• [Data for processing]
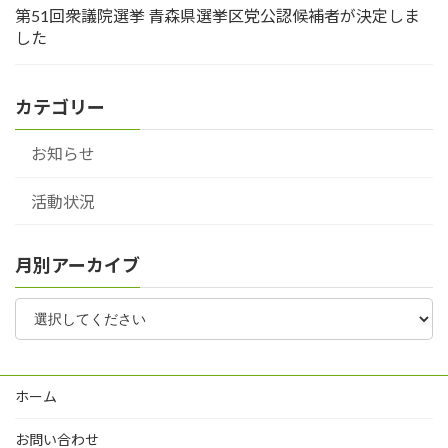
第51回衆議院選挙 青森県選挙区党公認候補者が決定しま
した
カテゴリー
お知らせ
活動状況
月別アーカイブ
ホーム
お問い合わせ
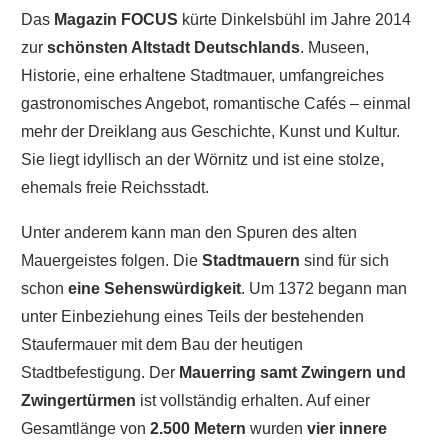
Das
Magazin
FOCUS
kürte Dinkelsbühl im Jahre 2014
zur
schönsten Altstadt Deutschlands
. Museen,
Historie, eine erhaltene Stadtmauer, umfangreiches
gastronomisches Angebot, romantische Cafés – einmal
mehr der Dreiklang aus Geschichte, Kunst und Kultur.
Sie liegt idyllisch an der Wörnitz und ist eine stolze,
ehemals freie Reichsstadt.
Unter anderem kann man den Spuren des alten
Mauergeistes folgen. Die
Stadtmauern
sind für sich
schon
eine Sehenswürdigkeit
. Um 1372 begann man
unter Einbeziehung eines Teils der bestehenden
Staufermauer mit dem Bau der heutigen
Stadtbefestigung. Der
Mauerring samt Zwingern und
Zwingertürmen
ist vollständig erhalten. Auf einer
Gesamtlänge von
2.500 Metern
wurden
vier innere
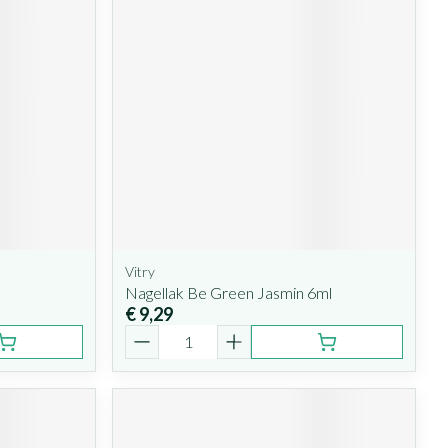
Vitry
Nagellak Be Green Jasmin 6ml
€ 9,29
Aantal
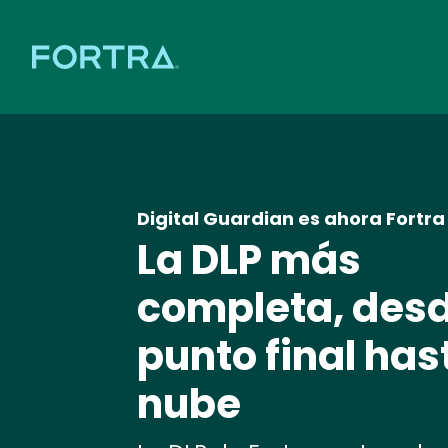
Digital Guardian es ahora Fortra
La DLP más
completa, desd
punto final has
nube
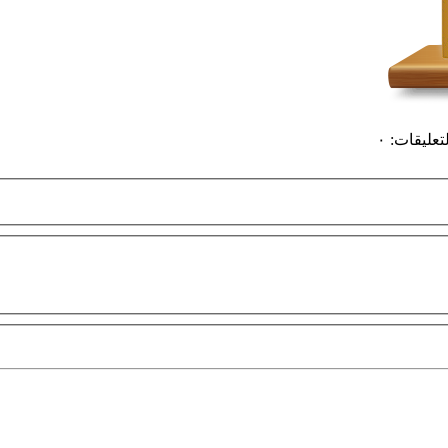
لتعليقات
:
٠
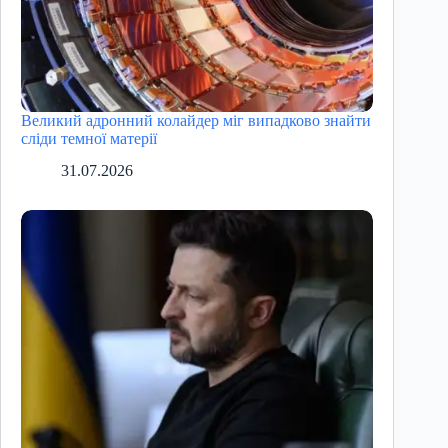
Великий адронний колайдер міг випадково знайти
сліди темної матерії
31.07.2026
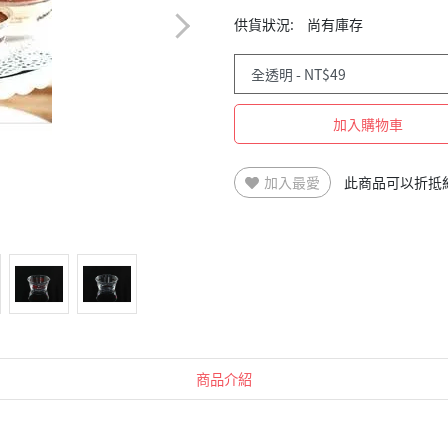
供貨狀況:
尚有庫存
加入購物車
加入最愛
此商品可以折抵
商品介紹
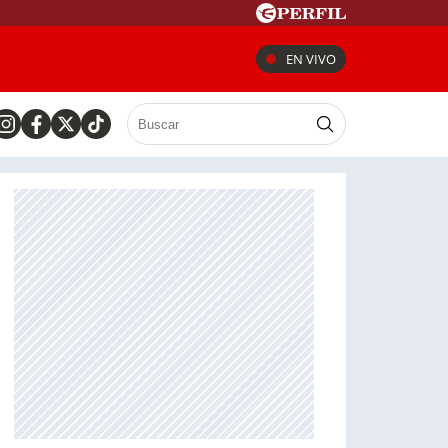
EN VIVO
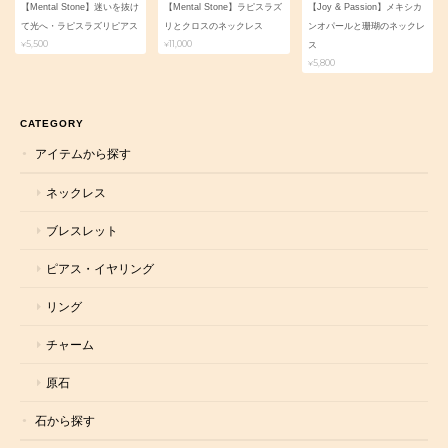
【Mental Stone】迷いを抜け
【Mental Stone】ラピスラズ
【Joy & Passion】メキシカ
て光へ・ラピスラズリピアス
リとクロスのネックレス
ンオパールと珊瑚のネックレ
¥5,500
¥11,000
ス
¥5,800
CATEGORY
アイテムから探す
ネックレス
ブレスレット
ピアス・イヤリング
リング
チャーム
原石
石から探す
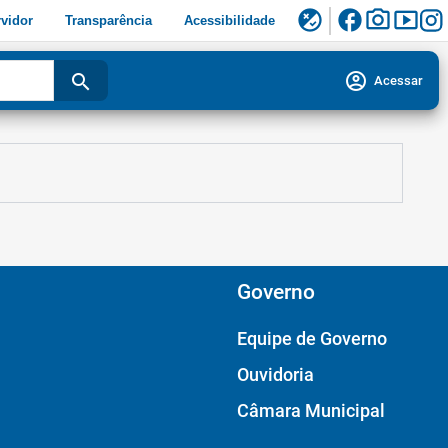
facebook
photo_camera
smart_display
flaky
vidor
Transparência
Acessibilidade
account_circle
search
Acessar
Governo
Equipe de Governo
Ouvidoria
Câmara Municipal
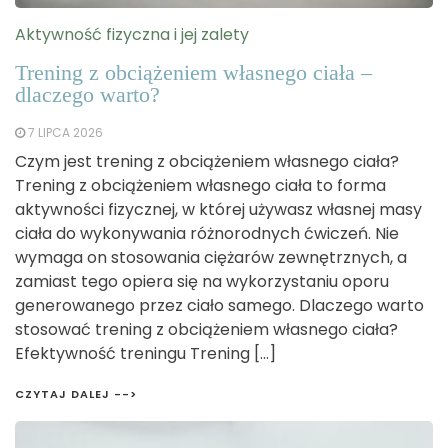
Aktywność fizyczna i jej zalety
Trening z obciążeniem własnego ciała –
dlaczego warto?
7 LIPCA 2026
Czym jest trening z obciążeniem własnego ciała?
Trening z obciążeniem własnego ciała to forma
aktywności fizycznej, w której używasz własnej masy
ciała do wykonywania różnorodnych ćwiczeń. Nie
wymaga on stosowania ciężarów zewnętrznych, a
zamiast tego opiera się na wykorzystaniu oporu
generowanego przez ciało samego. Dlaczego warto
stosować trening z obciążeniem własnego ciała?
Efektywność treningu Trening […]
CZYTAJ DALEJ -->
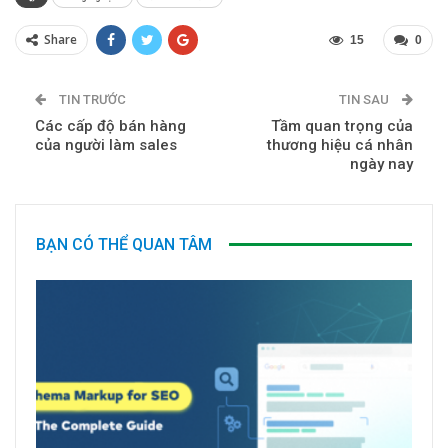
Share
15
0
TIN TRƯỚC
TIN SAU
Các cấp độ bán hàng
Tầm quan trọng của
của người làm sales
thương hiệu cá nhân
ngày nay
BẠN CÓ THỂ QUAN TÂM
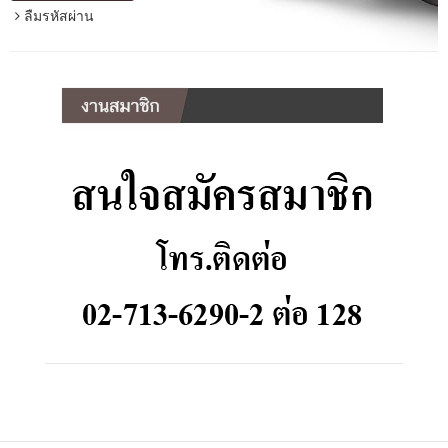
ลืมรหัสผ่าน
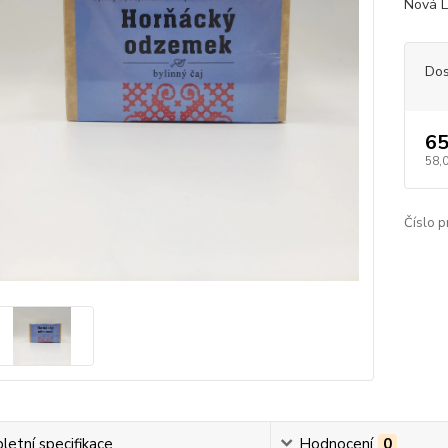
Nová 
Dos
65
58,
Číslo p
etní specifikace
Hodnocení
0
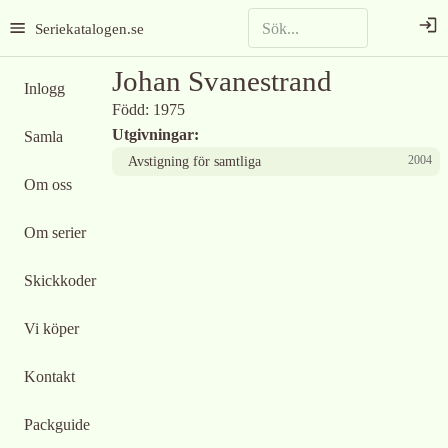
Seriekatalogen.se
Johan Svanestrand
Inlogg
Född:
1975
Utgivningar:
Samla
2004
Avstigning för samtliga
Om oss
Om serier
Skickkoder
Vi köper
Kontakt
Packguide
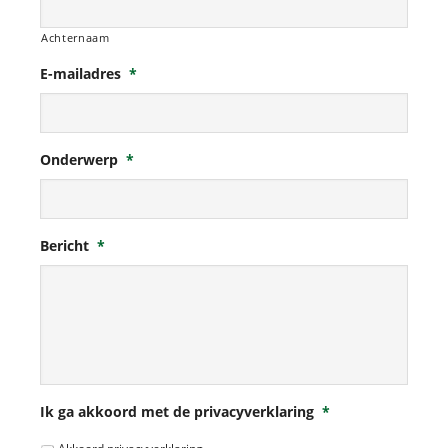
Achternaam
E-mailadres
*
Onderwerp
*
Bericht
*
Ik ga akkoord met de privacyverklaring
*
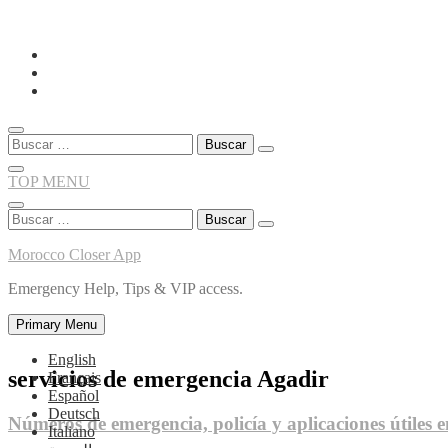
Skip
to
content
Buscar:
TOP MENU
Buscar:
Morocco Closer App
Emergency Help, Tips & VIP access.
Primary Menu
English
servicios de emergencia Agadir
Français
Español
Deutsch
Números de emergencia, policía y aplicaciones útiles 
Italiano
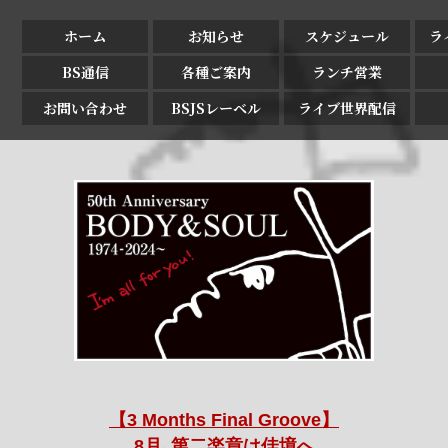
ホーム
お知らせ
スケジュール
ラ
BS通信
各種ご案内
ランチ営業
お問い合わせ
BSJSレーベル
ライブ世界配信
【3 Months Final Groove】
8月､第二楽章は佳境へ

• [Problem to solve] The records above should be retyped in full and exactly; omit the pictures.

• [Exercise result]
第51回衆議院選挙 青森県選挙区党公認候補者が決定しま
した
カテゴリー
お知らせ
活動状況
月別アーカイブ
ホーム
お問い合わせ
Das
Magazin
FOCUS
kürte Dinkelsbühl im Jahre 2014
zur
schönsten Altstadt Deutschlands
. Museen,
Historie, eine erhaltene Stadtmauer, umfangreiches
gastronomisches Angebot, romantische Cafés – einmal
mehr der Dreiklang aus Geschichte, Kunst und Kultur.
Sie liegt idyllisch an der Wörnitz und ist eine stolze,
ehemals freie Reichsstadt.
Unter anderem kann man den Spuren des alten
Mauergeistes folgen. Die
Stadtmauern
sind für sich
schon
eine Sehenswürdigkeit
. Um 1372 begann man
unter Einbeziehung eines Teils der bestehenden
Staufermauer mit dem Bau der heutigen
Stadtbefestigung. Der
Mauerring samt Zwingern und
Zwingertürmen
ist vollständig erhalten. Auf einer
Gesamtlänge von
2.500 Metern
wurden
vier innere
Vitry
Nagellak Be Green Jasmin 6ml
€ 9,29
Aantal
Digital Guardian es ahora Fortra
La DLP más
completa, desd
punto final has
nube
لتعليقات
:
٠
Великий адронний колайдер міг випадково знайти
сліди темної матерії
31.07.2026
供貨狀況:
尚有庫存
加入購物車
加入最愛
此商品可以折抵
商品介紹
EN VIVO
【Mental Stone】迷いを抜け
【Mental Stone】ラピスラズ
【Joy & Passion】メキシカ
て光へ・ラピスラズリピアス
リとクロスのネックレス
ンオパールと珊瑚のネックレ
¥5,500
¥11,000
ス
¥5,800
CATEGORY
アイテムから探す
ネックレス
ブレスレット
ピアス・イヤリング
リング
チャーム
原石
石から探す
facebook
photo_camera
smart_display
flaky
vidor
Transparência
Acessibilidade
account_circle
search
Acessar
Governo
Equipe de Governo
Ouvidoria
Câmara Municipal
Aktywność fizyczna i jej zalety
Trening z obciążeniem własnego ciała –
dlaczego warto?
7 LIPCA 2026
Czym jest trening z obciążeniem własnego ciała?
Trening z obciążeniem własnego ciała to forma
aktywności fizycznej, w której używasz własnej masy
ciała do wykonywania różnorodnych ćwiczeń. Nie
wymaga on stosowania ciężarów zewnętrznych, a
zamiast tego opiera się na wykorzystaniu oporu
generowanego przez ciało samego. Dlaczego warto
stosować trening z obciążeniem własnego ciała?
Efektywność treningu Trening […]
CZYTAJ DALEJ -->
Share
15
0
TIN TRƯỚC
TIN SAU
Các cấp độ bán hàng
Tầm quan trọng của
của người làm sales
thương hiệu cá nhân
ngày nay
BẠN CÓ THỂ QUAN TÂM
ลืมรหัสผ่าน
Nová 
Dos
65
58,
Číslo p
etní specifikace
Hodnocení
0
Seriekatalogen.se
Johan Svanestrand
Inlogg
Född:
1975
Utgivningar:
Samla
2004
Avstigning för samtliga
Om oss
Om serier
Skickkoder
Vi köper
Kontakt
Packguide
Achternaam
E-mailadres
*
Onderwerp
*
Bericht
*
Ik ga akkoord met de privacyverklaring
*
Skip
to
content
Buscar:
TOP MENU
Buscar:
Morocco Closer App
Emergency Help, Tips & VIP access.
Primary Menu
English
servicios de emergencia Agadir
Français
Español
Deutsch
Números de emergencia, policía y aplicaciones útiles 
Italiano
ホーム
お知らせ
スケジュール
ラ
BS通信
各種ご案内
ランチ営業
お問い合わせ
BSJSレーベル
ライブ世界配信
【3 Months Final Groove】
8月､第二楽章は佳境へ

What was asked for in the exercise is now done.